When we receive a /64 from you (awesome service BTW) do we use the next 16 bits only for subnetting? I have read a few docs and an not absolutely sure. Do you have simplified reference you can offer?
TIA
jroy%remotehand*com
For the routed /64 we are simply adding an ipv6 route <routed/64> <tunnel/64customerendpoint> so that means you have all 64 bits after the initial to do subnetting with.
So if you have :
2001:0470:1f01:0012::/64 routed to you you could for example break out:
2001:0470:1f01:0012:0001::/96
2001:0470:1f01:0012:0002::/96
etc...
Sam
Well I thought I would give a small go at breaking the /64 up into /80's so that I could use one part for LAN and one for VPN on my little home network. But as soon as I did that, my linux box started complaining...
/var/log/messages
Feb 12 00:25:29 atlantis IPv6 addrconf: prefix with wrong length 80
I could not find any info as to why it would be doing that...
(BTW using a cisco router as the endpoint of which found bridging and ipv6 are not friends...)
Can you give us a sanatized (Remove any passwords etc) copy of what steps your taking to acomplish this?

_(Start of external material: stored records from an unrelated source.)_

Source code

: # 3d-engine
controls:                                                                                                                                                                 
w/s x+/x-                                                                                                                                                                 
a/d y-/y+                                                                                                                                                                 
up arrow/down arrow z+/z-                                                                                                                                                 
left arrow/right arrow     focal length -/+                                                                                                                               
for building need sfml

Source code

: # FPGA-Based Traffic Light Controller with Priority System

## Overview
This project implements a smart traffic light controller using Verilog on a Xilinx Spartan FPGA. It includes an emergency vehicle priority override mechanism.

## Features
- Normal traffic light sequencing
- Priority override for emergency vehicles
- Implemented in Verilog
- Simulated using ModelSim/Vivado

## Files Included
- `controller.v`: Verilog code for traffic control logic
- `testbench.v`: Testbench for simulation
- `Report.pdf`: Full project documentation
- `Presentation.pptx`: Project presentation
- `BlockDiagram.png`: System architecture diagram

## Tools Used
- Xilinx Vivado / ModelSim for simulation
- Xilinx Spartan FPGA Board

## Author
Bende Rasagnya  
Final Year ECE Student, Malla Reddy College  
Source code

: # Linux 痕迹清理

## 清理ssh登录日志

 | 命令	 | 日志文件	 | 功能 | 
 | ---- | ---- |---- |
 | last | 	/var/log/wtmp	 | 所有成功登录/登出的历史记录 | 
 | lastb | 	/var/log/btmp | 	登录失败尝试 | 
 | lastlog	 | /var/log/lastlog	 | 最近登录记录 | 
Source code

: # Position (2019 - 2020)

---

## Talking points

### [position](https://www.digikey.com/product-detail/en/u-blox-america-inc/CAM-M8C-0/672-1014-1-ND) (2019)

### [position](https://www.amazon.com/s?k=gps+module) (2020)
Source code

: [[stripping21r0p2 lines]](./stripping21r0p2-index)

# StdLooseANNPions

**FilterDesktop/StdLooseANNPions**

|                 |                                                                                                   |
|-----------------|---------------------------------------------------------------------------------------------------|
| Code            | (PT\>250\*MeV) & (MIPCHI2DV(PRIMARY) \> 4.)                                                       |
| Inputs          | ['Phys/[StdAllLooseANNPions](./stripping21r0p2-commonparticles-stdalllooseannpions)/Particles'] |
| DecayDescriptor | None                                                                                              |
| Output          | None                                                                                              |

WIthout defining what address' you try to set I cant verify why you would see this problem from linux.
If youd like to start a new thread or just followup in this one with your config id be happy to look into it.
Sam
Quote from: Brian Davenport on February 11, 2008, 09:35:23 PM
Well I thought I would give a small go at breaking the /64 up into /80's so that I could use one part for LAN and one for VPN on my little home network. But as soon as I did that, my linux box started complaining...
/var/log/messages
Feb 12 00:25:29 atlantis IPv6 addrconf: prefix with wrong length 80
I could not find any info as to why it would be doing that...
(BTW using a cisco router as the endpoint of which found bridging and ipv6 are not friends...)
This looks familiar to what I've seen. If I remember correctly, this message is from the autoconfiguration of an interface. IPv6 autoconfiguration requires /64 networks. If you want to run a different size network (/80 or whatever), you'll need to configure the network without autoconfiguration (by hand and/or dhcp server, etc). It may be that you are configuring the interface manually, but the interface is also set to autoconf (i.e. /etc/sysconfig/network-scripts/ifcfg-eth0 has 'IPV6_AUTOCONF=yes' or there should be a switch somewhere in the system-config-network GUI you can toggle instead). It is perfectly fine to have multiple addresses on an interface so you could in theory have an interface withe an autoconfigured and a manually configured address, but it probably isn't what you want here :).